▸ Задания:
• A. Перепишите без изменений фрагмент текста о Пярте, который открывается словами, содержащими «После кризиса, пережитого», и завершается словами «первый раз простили.».
• B. Изложите суть текста о Пярте в двух предложениях.
• C. Ответьте на вопросы по тексту о Пярте:
(i) Как композитор охарактеризовал постмодерн?
(ii) В каком году появился «Некролог» и для какого состава он написан?
(iii) Какие произведения принесли Пярту первую республиканскую известность?

▸ Исходный текст:
После кризиса, пережитого в начале 70-х годов, композитор говорил: «Модерн — это такая война. Постмодерн соответственно — руины послевоенного времени».
Но в период «оттепели» Пярт первым в Эстонии (и притом в одиночку) бросился в модернистскую атаку. Появившийся в 1960 году «Некролог» для большого оркестра был встречен как ужасное, неслыханное дело. И действительно, ни на что подобное эстонские композиторы до тех пор не решались. Как и в других «национальных республиках» СССР, в Эстонии процветал фольклоризм. К нему добавлялся еще и неоклассицизм — память об общеевропейской интегрированности Эстонии в досоветский период. Как раз неоклассицистские произведения конца 1950-х годов принесли Пярту первую республиканскую известность. Памятуя о недавнем благонамеренном поведении, композитора на первый раз простили.

▸ Исходные данные:
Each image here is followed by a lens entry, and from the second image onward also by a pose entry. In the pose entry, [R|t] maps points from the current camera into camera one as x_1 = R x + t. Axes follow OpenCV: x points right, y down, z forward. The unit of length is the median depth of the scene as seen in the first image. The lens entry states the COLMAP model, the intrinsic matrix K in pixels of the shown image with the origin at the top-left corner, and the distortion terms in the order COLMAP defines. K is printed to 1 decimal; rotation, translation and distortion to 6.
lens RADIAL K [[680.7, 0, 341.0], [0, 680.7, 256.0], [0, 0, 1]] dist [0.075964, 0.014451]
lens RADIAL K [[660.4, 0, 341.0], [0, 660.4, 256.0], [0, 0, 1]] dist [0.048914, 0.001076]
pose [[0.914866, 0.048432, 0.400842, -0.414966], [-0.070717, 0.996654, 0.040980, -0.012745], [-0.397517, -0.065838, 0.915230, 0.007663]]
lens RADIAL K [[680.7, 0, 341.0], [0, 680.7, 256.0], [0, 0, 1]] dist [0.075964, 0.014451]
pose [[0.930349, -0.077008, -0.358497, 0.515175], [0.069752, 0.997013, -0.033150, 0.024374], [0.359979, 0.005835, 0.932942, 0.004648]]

---

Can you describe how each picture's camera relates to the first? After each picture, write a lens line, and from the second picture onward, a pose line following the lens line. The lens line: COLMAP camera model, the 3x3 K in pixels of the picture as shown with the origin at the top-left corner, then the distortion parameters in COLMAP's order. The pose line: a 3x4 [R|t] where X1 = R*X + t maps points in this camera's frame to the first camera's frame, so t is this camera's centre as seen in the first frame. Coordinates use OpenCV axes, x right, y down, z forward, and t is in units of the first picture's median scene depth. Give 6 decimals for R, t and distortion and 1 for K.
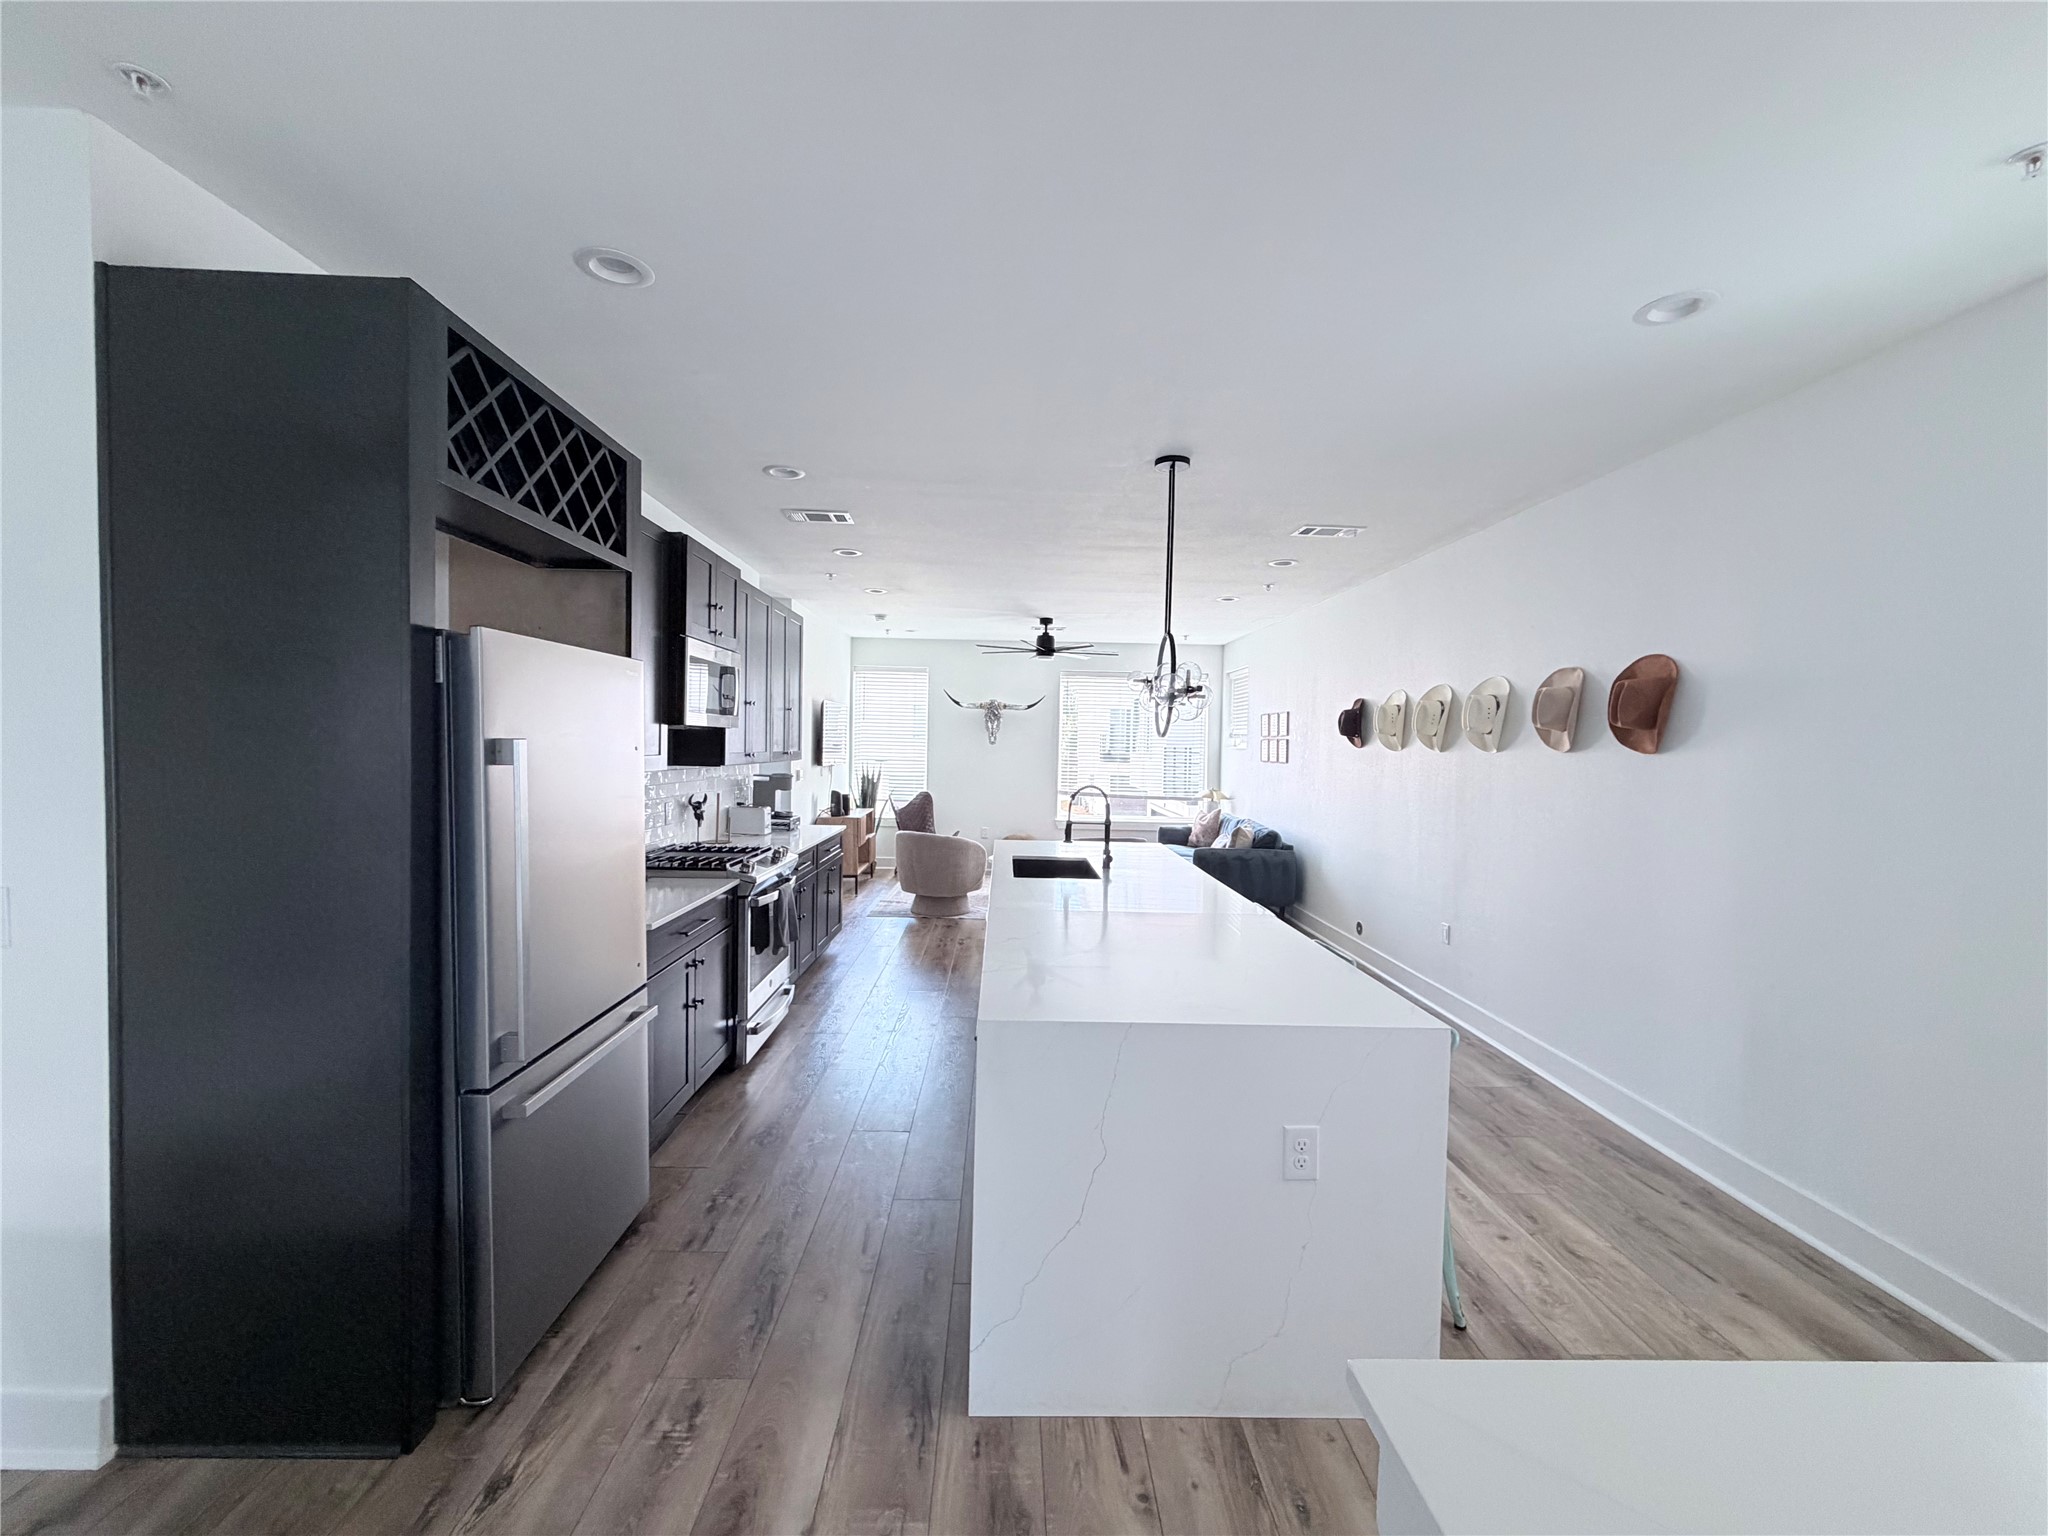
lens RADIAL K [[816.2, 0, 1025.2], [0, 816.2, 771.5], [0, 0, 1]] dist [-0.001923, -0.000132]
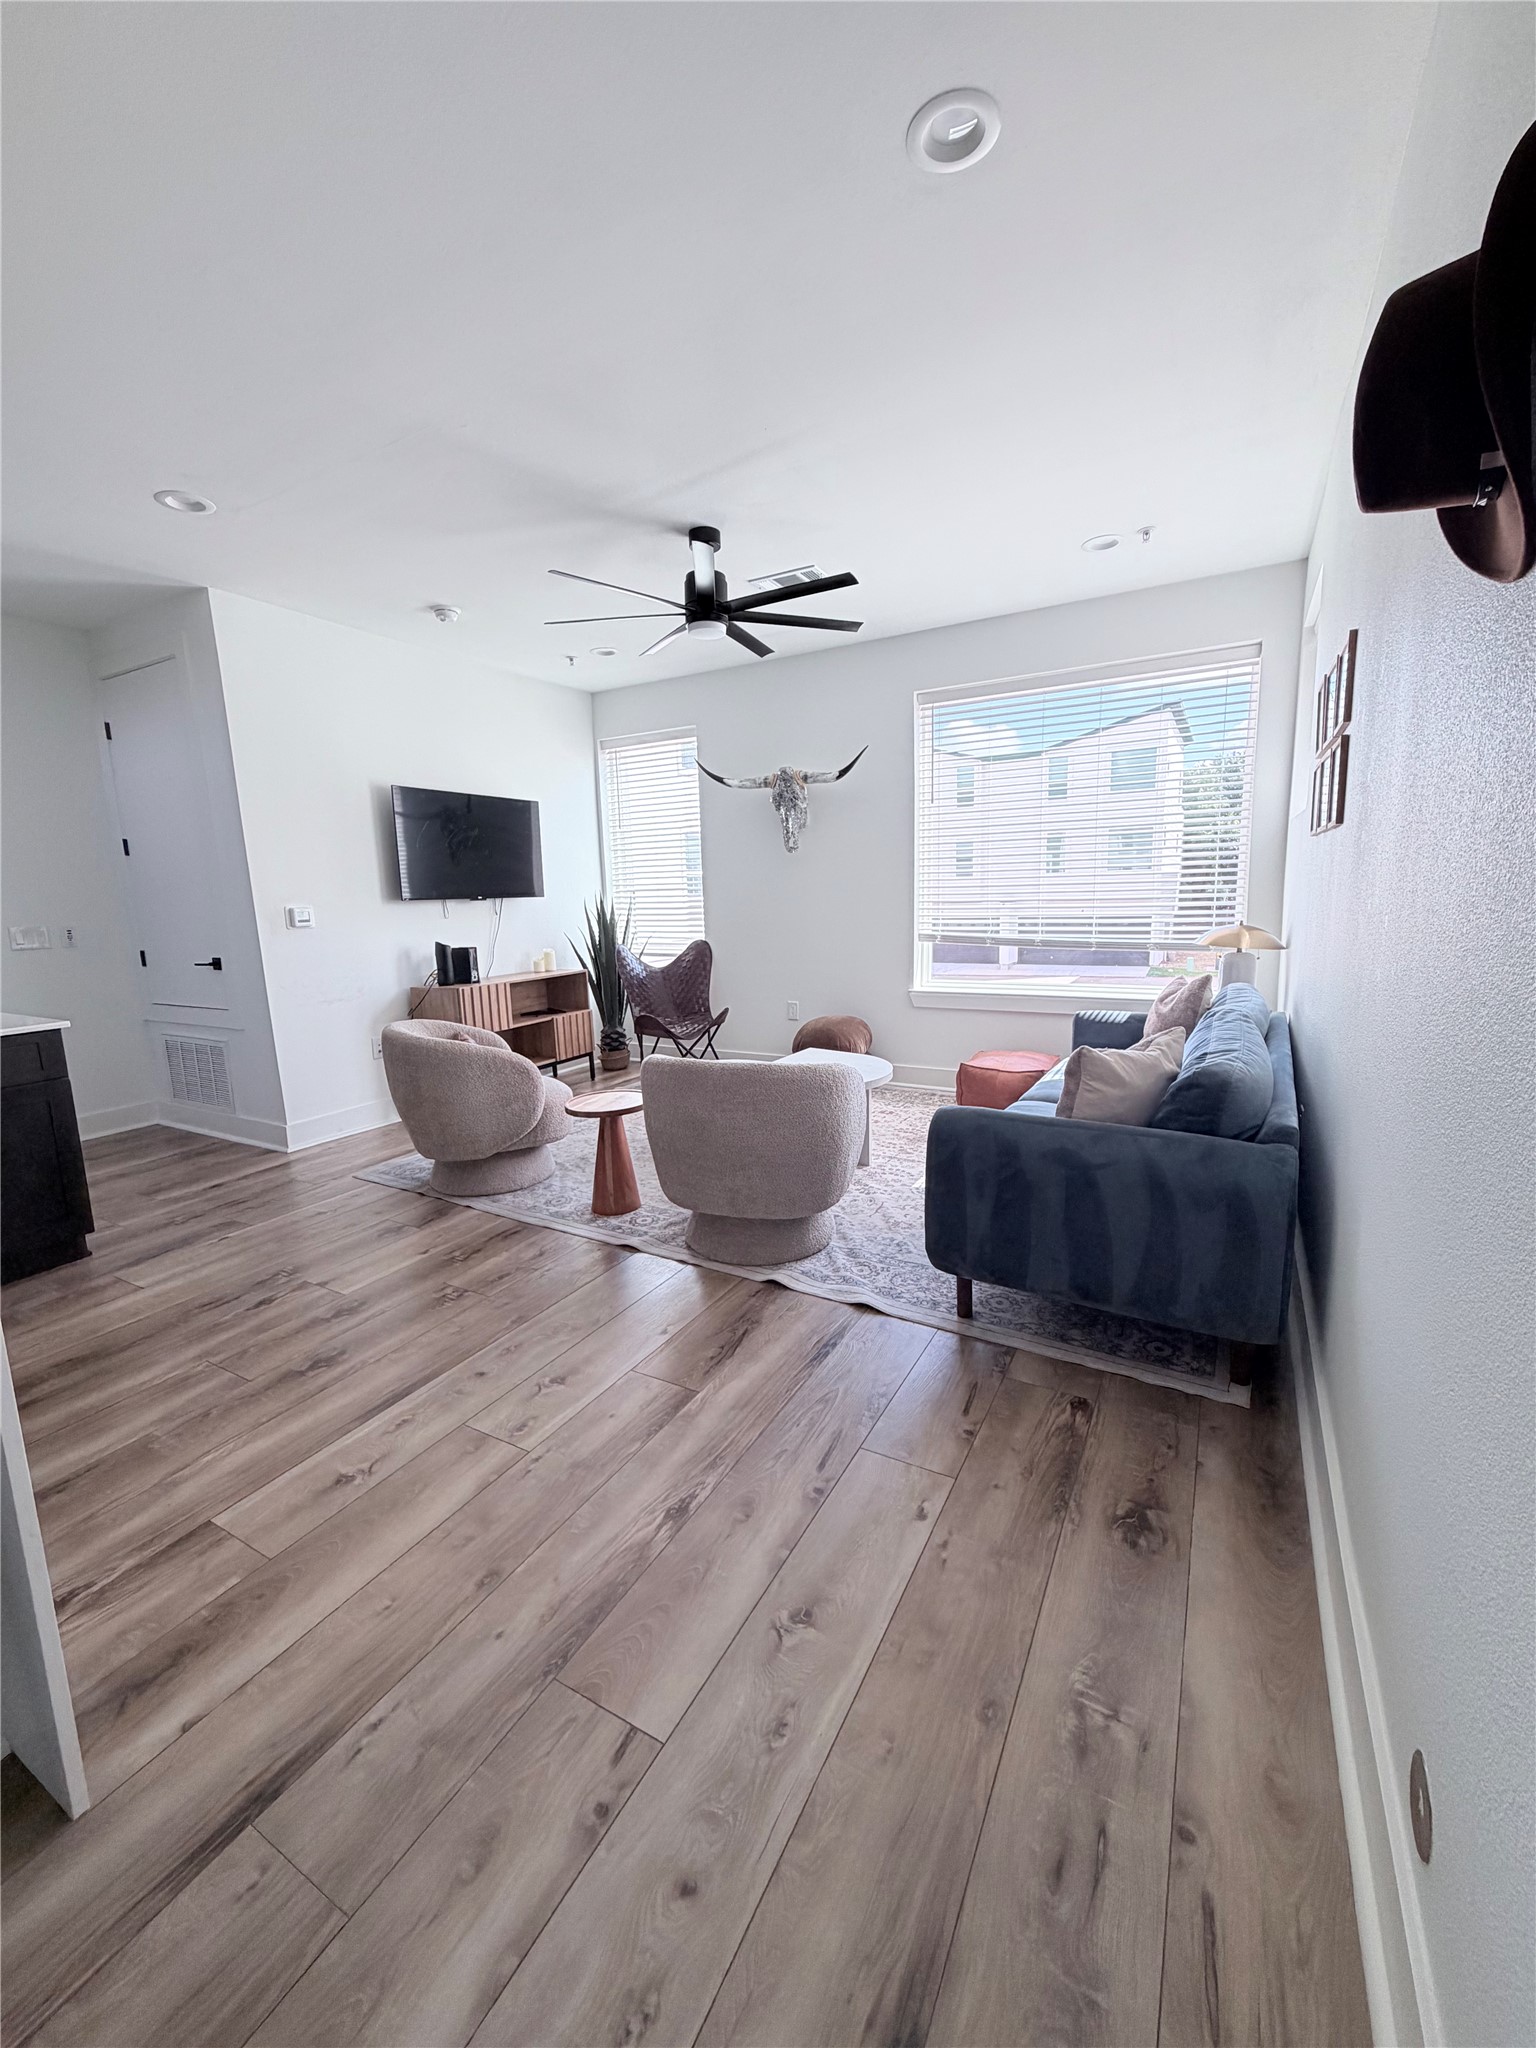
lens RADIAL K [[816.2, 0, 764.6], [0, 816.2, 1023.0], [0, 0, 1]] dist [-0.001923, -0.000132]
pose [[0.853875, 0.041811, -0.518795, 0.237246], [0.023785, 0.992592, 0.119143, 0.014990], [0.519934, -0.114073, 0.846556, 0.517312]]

* * *

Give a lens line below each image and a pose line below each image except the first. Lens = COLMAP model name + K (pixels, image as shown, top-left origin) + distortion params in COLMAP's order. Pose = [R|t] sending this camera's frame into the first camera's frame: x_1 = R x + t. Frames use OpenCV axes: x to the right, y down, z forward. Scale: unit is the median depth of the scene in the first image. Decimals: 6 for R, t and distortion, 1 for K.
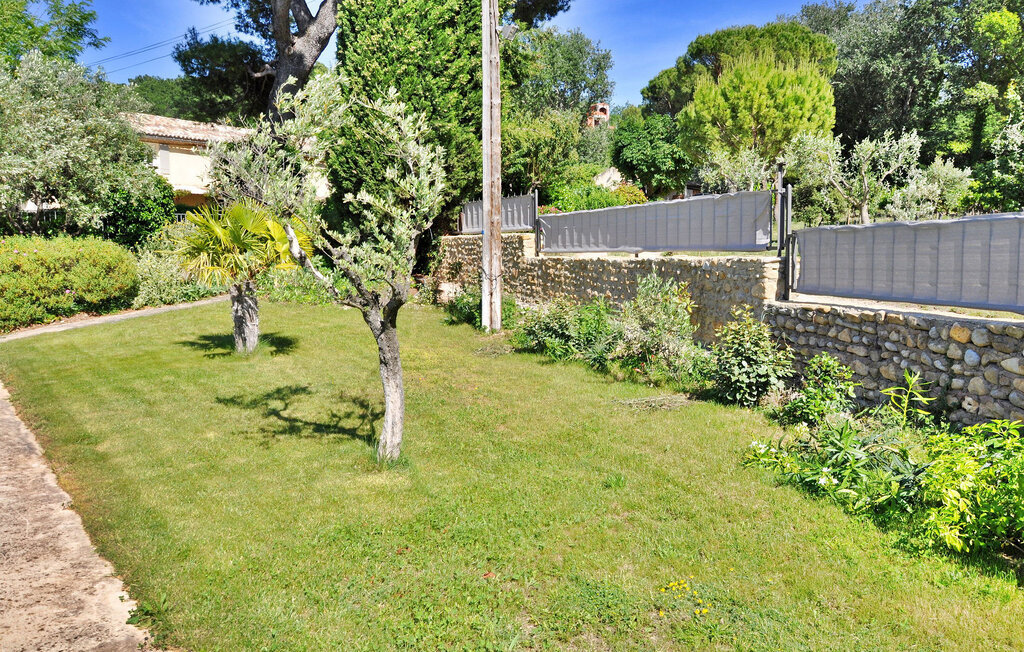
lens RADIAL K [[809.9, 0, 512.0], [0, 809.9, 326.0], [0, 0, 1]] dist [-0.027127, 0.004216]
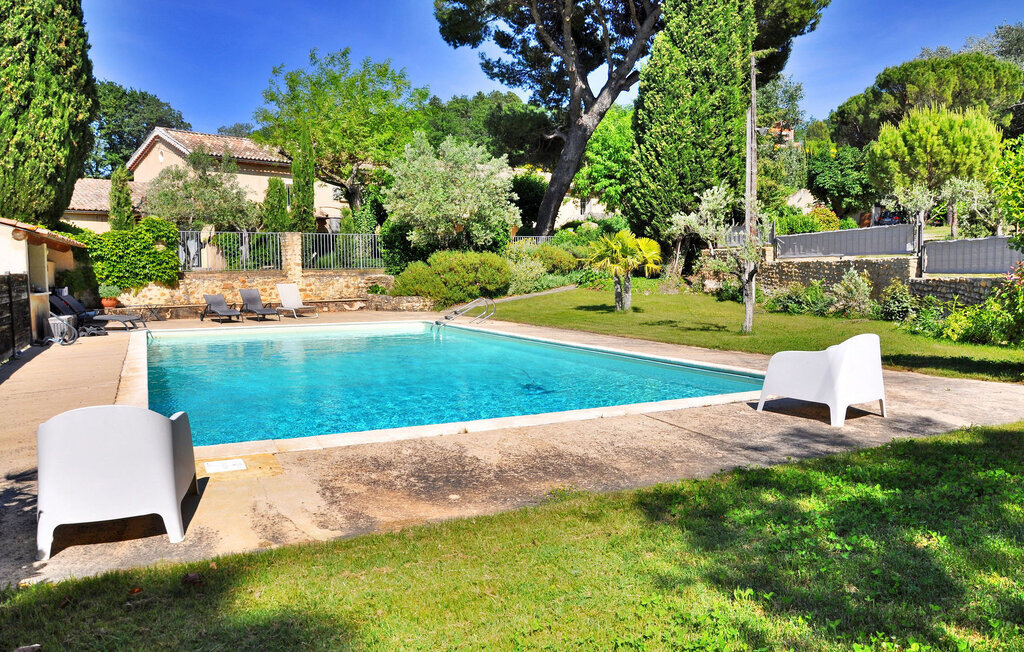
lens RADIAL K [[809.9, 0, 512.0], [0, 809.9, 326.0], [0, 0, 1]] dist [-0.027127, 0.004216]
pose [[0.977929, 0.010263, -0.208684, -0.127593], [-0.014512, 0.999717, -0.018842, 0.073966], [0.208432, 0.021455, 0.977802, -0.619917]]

▸ Ожидаемые ответы:
• A.
После кризиса, пережитого в начале 70-х годов, композитор говорил: «Модерн — это такая война. Постмодерн соответственно — руины послевоенного времени».
Но в период «оттепели» Пярт первым в Эстонии (и притом в одиночку) бросился в модернистскую атаку. Появившийся в 1960 году «Некролог» для большого оркестра был встречен как ужасное, неслыханное дело. И действительно, ни на что подобное эстонские композиторы до тех пор не решались. Как и в других «национальных республиках» СССР, в Эстонии процветал фольклоризм. К нему добавлялся еще и неоклассицизм — память об общеевропейской интегрированности Эстонии в досоветский период. Как раз неоклассицистские произведения конца 1950-х годов принесли Пярту первую республиканскую известность. Памятуя о недавнем благонамеренном поведении, композитора на первый раз простили.

• B. В период «оттепели» Пярт первым в Эстонии и в одиночку обратился к модернизму: его «Некролог» для большого оркестра, появившийся в 1960 году, был встречен как неслыханное дело, поскольку в республике тогда процветали фольклоризм и неоклассицизм. Первую республиканскую известность композитору принесли неоклассицистские произведения конца 1950-х годов, и, памятуя о его недавнем благонамеренном поведении, его на первый раз простили.

• C.
(i) Как руины послевоенного времени.
(ii) В 1960 году, для большого оркестра.
(iii) Неоклассицистские произведения конца 1950-х годов.